> _What to do_: Every line from the one with "ceramic jug: none" through the end of the records below should be restated word for word, and nothing outside that span.

> _Provided records_:
-- -- --

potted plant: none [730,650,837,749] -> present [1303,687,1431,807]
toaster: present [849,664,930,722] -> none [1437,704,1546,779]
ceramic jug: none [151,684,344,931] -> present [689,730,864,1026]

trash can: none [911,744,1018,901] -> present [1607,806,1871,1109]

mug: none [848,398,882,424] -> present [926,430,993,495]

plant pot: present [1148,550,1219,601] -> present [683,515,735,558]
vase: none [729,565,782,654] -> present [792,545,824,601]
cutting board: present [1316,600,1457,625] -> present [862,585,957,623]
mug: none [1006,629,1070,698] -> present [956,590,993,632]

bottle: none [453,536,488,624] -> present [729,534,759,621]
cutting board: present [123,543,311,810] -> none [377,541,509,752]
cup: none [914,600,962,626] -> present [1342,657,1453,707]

-- -- --

> _Your solution_:
ceramic jug: none [151,684,344,931] -> present [689,730,864,1026]

trash can: none [911,744,1018,901] -> present [1607,806,1871,1109]

mug: none [848,398,882,424] -> present [926,430,993,495]

plant pot: present [1148,550,1219,601] -> present [683,515,735,558]
vase: none [729,565,782,654] -> present [792,545,824,601]
cutting board: present [1316,600,1457,625] -> present [862,585,957,623]
mug: none [1006,629,1070,698] -> present [956,590,993,632]

bottle: none [453,536,488,624] -> present [729,534,759,621]
cutting board: present [123,543,311,810] -> none [377,541,509,752]
cup: none [914,600,962,626] -> present [1342,657,1453,707]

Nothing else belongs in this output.